Using the basic techniques we’ve developed for exploring the data, we can create a simple n-gram model. To predict the next word in a sequence, we would look at the previous few words and pick the word that most commonly appears after those words in the text data. We would not remove the stopwords in this context. We could use some kind of smoothing, like adding 1 to each count of word appearances. We could also use a backoff strategy. For example, when predicting the next word from a two word sequence, if that two word sequence is common, then use the most frequent third word. If the two word sequence is uncommon, then just predict based on the second word.

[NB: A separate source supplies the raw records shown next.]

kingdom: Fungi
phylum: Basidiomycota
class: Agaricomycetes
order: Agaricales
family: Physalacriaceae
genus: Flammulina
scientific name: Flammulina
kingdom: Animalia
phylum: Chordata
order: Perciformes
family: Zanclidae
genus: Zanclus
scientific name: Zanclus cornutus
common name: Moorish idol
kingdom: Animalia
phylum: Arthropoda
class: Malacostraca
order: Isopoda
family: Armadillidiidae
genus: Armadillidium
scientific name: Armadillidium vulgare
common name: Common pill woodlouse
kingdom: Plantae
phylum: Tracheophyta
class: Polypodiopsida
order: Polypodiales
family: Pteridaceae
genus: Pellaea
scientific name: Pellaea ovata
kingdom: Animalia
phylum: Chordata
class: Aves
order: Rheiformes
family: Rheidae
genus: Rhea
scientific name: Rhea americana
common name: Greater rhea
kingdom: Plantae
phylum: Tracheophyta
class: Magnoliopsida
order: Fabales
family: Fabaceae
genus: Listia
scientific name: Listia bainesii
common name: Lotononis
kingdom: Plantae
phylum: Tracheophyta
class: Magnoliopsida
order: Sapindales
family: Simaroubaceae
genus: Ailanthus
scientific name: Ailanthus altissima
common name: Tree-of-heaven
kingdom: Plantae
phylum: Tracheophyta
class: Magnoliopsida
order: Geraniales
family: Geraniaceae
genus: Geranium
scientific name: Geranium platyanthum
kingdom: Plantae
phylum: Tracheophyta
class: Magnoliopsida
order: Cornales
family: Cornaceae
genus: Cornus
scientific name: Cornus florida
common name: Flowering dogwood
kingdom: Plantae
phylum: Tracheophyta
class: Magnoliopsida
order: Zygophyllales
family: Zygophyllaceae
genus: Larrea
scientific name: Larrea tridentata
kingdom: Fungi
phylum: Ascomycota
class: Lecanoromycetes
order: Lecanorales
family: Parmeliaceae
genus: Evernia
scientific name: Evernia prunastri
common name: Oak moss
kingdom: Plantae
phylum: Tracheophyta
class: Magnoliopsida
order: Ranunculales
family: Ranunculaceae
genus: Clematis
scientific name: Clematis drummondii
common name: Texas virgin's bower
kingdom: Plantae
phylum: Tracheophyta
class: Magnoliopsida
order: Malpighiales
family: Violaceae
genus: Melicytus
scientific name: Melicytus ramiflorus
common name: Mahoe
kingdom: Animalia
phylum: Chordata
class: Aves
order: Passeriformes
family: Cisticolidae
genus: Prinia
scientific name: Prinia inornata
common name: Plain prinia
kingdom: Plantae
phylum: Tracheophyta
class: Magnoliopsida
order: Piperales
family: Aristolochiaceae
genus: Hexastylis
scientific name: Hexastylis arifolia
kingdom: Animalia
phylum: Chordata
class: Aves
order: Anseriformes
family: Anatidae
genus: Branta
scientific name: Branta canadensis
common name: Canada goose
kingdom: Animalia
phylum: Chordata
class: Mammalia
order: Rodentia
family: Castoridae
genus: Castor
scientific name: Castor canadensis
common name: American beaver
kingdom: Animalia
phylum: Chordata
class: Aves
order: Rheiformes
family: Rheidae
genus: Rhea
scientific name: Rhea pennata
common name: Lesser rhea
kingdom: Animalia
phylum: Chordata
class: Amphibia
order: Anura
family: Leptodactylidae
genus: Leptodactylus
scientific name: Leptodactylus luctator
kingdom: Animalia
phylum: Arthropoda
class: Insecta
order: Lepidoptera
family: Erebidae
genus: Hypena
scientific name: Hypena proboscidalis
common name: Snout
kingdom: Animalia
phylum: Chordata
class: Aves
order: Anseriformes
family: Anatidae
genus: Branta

With n-gram models it can be tricky to achieve high predictive performance with reasonable computational constraints. For this reason, we may try the alternative approach of training a recurrent neural net to predict the next character in a sequence of characters. This would frontload the computational burden into the training time and hopefully deliver a more performant app once the model is trained. Another benefit of this approach is that predicting on the basis of characters allows us to complete partial words, just like a real predictive keyboard.